Objects are placed on the paper dipped in silver nitrate and expose it to the sunlight.

After sometime the area covered under the object stayed white while the rest of the space turned black.

However, the image formed was temporary, so the method did not last long.

Over the centuries, the principles, the method and the material used in photography went through many changes.

After experimenting with various methods like Daguerre and calotype process, finally collodion, or the wet plate technique was universally accepted.

Modern photography has given a totally new meaning to the entire perception of life and privacy.

Photography has made it possible to capture and preserve special moments, in private and in public life.





History became more authentic with pictures, and photographs served as evidence in many cases.

People made their family tree in their photo albums. Suddenly life was so much fun and meaningful.

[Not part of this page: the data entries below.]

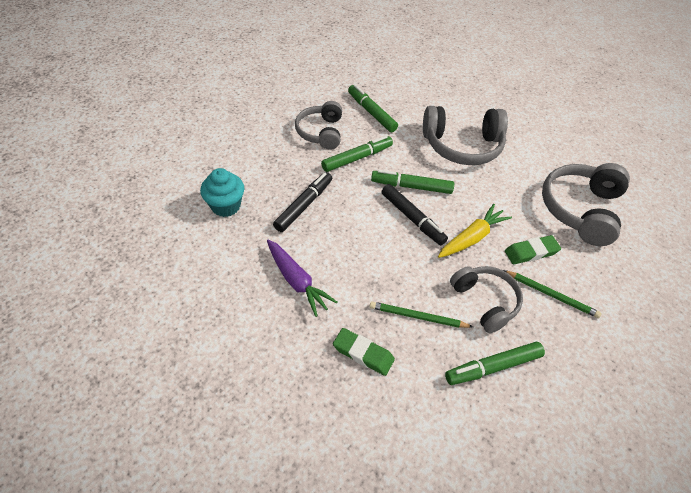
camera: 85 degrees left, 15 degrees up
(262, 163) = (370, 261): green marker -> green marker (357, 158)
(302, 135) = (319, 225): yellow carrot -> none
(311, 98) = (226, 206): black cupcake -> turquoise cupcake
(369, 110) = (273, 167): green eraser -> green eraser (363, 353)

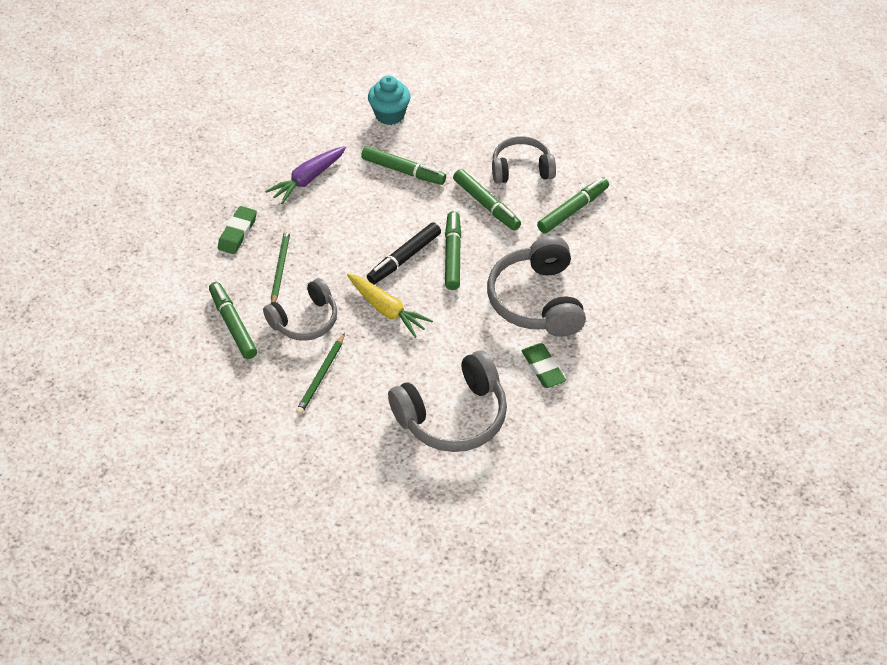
camera: 85 degrees right, 0 degrees up
(304, 205) = (403, 171): black marker -> green marker
(531, 252) = (376, 362): green eraser -> green eraser (543, 368)
(580, 210) = (453, 415): grey headphones -> grey headphones turned 135 degrees clockwise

With the tremendous technological advances in the art of photography, it is no more just fun and frolic but has acquired the dimensions of a full-fledged profession.

Photography has many branches and types, such as:

- Aerial photography is the art of taking photographs from the air.

- Art photography is devoted to beautiful pictures for the sake of beauty only.

- Studio or advertising photography is dedicated to promotion of products and institutions.

- Photojournalism takes pictures of events to support the news story and to create awareness among the people.

- Outdoor and travel photography is focused on taking pictures of landscapes and natural places.

- Sports photography records images of the sporting events and games that take place in the world.

- Some types of photography like the macro and scientific or close up photography are restricted to specific fields and are not widely known.

The charm of photography lies as much in the end product as in the process of taking pictures.

Looking at an album is like taking a trip down memory lane; it makes us feel highly nostalgic and emotional.